Despite dictionary definitions, want and need are not the same thing. Need is a requirement for survival. A club needs members in order to survive. Your character needs food, water, clothes, and shelter in order to survive.

Want means to desire, to value, to hunger. When a character wants, he aims to improve the quality of his life. He wants to save his family because his family’s survival increases his quality of life.

Shouldn’t a character save his family because it is the right thing to do?

No.

A character is motivated to work harder and endure more hardship when he’s invested in the goal. A character’s motivation cannot come from outside himself. It must be a want from within.

Simply put, your character must be selfish. And selfish is not a bad word. Selfish means for oneself. It doesn’t mean only for oneself and it doesn’t mean harming others in order to gain for oneself. There’s another word for that: greed.

I’ll come back to this.

This may seem contradictory to what happens in many stories we read or watch. Characters proclaim it-is-the-right-thing-to-do this and it’s-not-for-myself-but-for-everyone-else that before charging into battle.

But pay close attention not to what the character says but on what he does. When he saves his family, does he really do it because is it the right thing to do? Is he really saving his family selflessly and only for them?

Look at his actions. How passionate is he about saving his family? How does he feel about saving his family? How invested is he in saving his family?
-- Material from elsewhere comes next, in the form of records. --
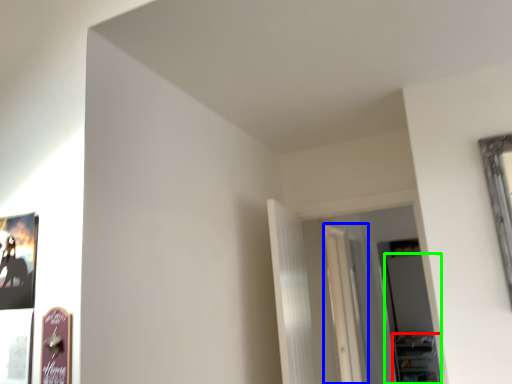
Question: Based on their relative distances, which object is farther from shelf (highlighted by a red box)? Choose from glass door (highlighted by a blue box) and glass door (highlighted by a green box).

Choices:
 (A) glass door
 (B) glass door

Answer: (A)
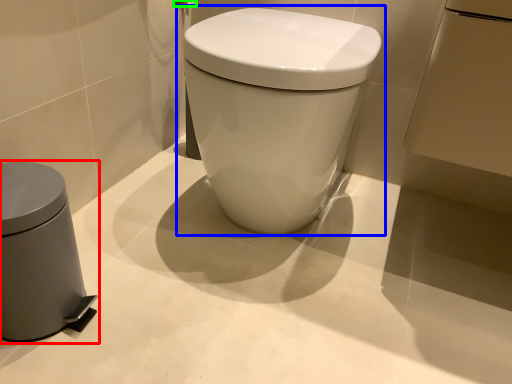
Question: Based on their relative distances, which object is farther from waste container (highlighted by a red box)? Choose from toilet (highlighted by a blue box) and towel bar (highlighted by a green box).

Choices:
 (A) toilet
 (B) towel bar

Answer: (B)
That’s a person who wants to save his family. That’s a person acting selfishly. That’s a person who acts from within.

So how do we choose sides? What makes a protagonist and what makes an antagonist?

It’s a battle between selfishness and greed. A protagonist’s actions are selfish, while the antagonist’s actions are greedy. An antagonist resorts to dishonest actions that harms and misleads others into cooperation. Because it is morally correct for our actions to not harm others, a greedy character becomes the enemy.

It’s okay to want to like and dislike a character in a story. It’s okay to selfishly cheer on a character. It’s okay to want a character to succeed from within yourself.

You and your character have something in common: you both want.

3 Comments

  1. One of my most useful writing books is a screenwriting guide, though I don’t write screenplays, for exactly the reason you mentioned. Because movies are usually two hours or less, creenplays have to keep the story lean and basic and get to the core of the plot. When you have those core elements and motivations in place, you can build the story around them.